Returning to the truck, he found Kitten leaning back in her seat, her freckled face pale beneath stray strands of bright red hair. Her eyes remained closed, though the rise and fall of her chest had steadied. She wasn’t asleep yet, though.
“What did you see?” she asked, voice soft.
“I-70.”
“Oh, this is fine, then for a little while. How fast does this thing go? I think we can go this direction for a couple of hours. Are we going to stop and rest for the night? What about pursuit?”
“We will stay in the truck as we drive, it’s equipped to keep you safe. And I told you, I doubt there will be pursuit.”
“But what if we get lost? Run out of fuel?”
“Not in your lifetime.”
She opened her eyes, looking at him with a mix of gratitude and exasperation.
“You’re bossy, you know that?” A hint of a smile played on her lips.
“Yes, I know. You’ll grow accustomed to it.” He showed her all his teeth creating a feral, possessive expression.
She didn’t flinch away this time. Her lack of fear made him want to stop, do more, take the taste he’d been craving. But he couldn’t while she had the fever.
“Oh, I doubt that very much,” she shot back, her voice betraying both defiance and a grudging touch of affection.
CHAPTER 30 - CARA
Whatever the Commander had given her for pain relief made Cara drowsy, though she had no desire to sleep.

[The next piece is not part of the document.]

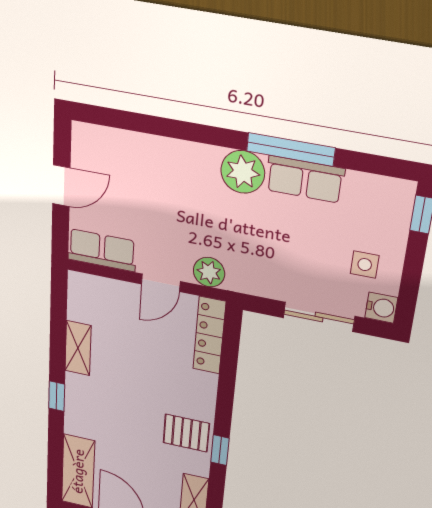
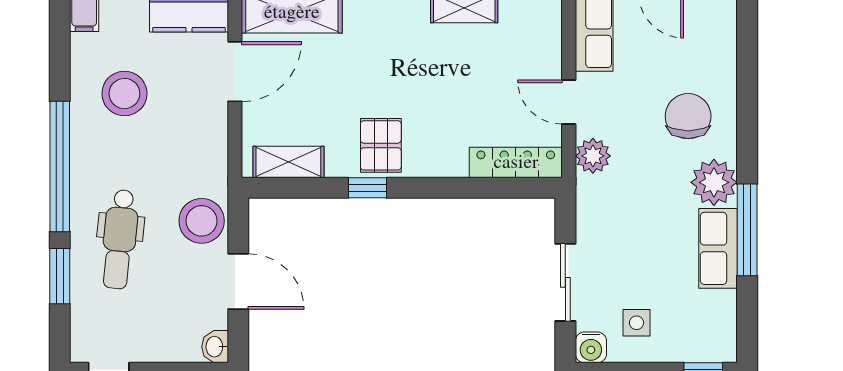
chair: (180, 184) -> (688, 116), added

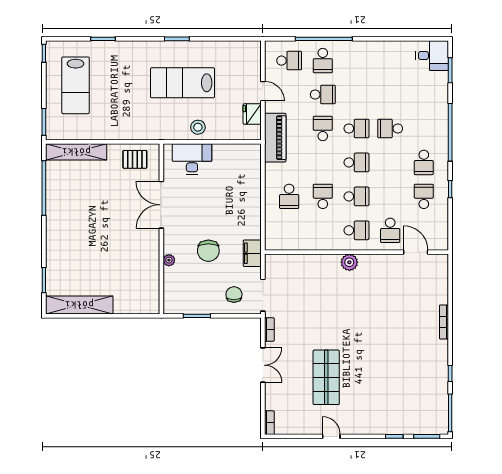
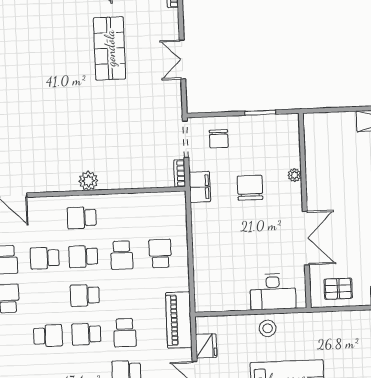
school desk: (390, 230) -> (45, 258), moved, turned -90
bookcase: (269, 329) -> (180, 173), moved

Every time her eyelids fluttered, memories of Brenda filled the darkness, her voice piercing the chaos of the Red Hats descending on the loading platform.

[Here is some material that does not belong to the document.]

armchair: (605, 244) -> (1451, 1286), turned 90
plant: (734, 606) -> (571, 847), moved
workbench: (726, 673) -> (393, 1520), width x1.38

Brenda, older by nearly a decade, had worn her years poorly—thin from head to toe, with bony arms and thin legs always in motion. Sitting down next to Cara in Springfield’s community dining room she’d pointed at the untouched roll masquerading as bread on Cara’s plate and held up a glass jar of hand shaken butter and announced, “this fixes everything.”
Cara had nodded, startled by the sudden intrusion. After months of sitting with two old men who barely spoke, someone her own age had finally approached her. She offered the bread willingly, eager for conversation, for connection. Sharing became a thing. Food, laundry soap, other rations. Anything to keep the chatty, outspoken woman by her side. Her presence filled up the empty noise of Cara’s loneliness.
Brenda knew everyone in Springfield. She gossiped about the town’s tangled relationships with an air of authority. Who had fathered whose child. Who had snuck behind whose back. She even knew that the mayor’s wife made the best apple pie in town and would trade slices for extra rations of sugar and butter. Brenda spoke like she held the keys to Springfield’s secrets, and for a while, Cara had believed she did.
In turn, everyone seemed to know Brenda. Once they became friends, people started acknowledging Cara, too—mostly men, sending casual nods her way. Springfield boasted about ten “unmatched fuckables,” as Brenda had called them, with all the indifference of someone discussing livestock. She had an opinion on each one.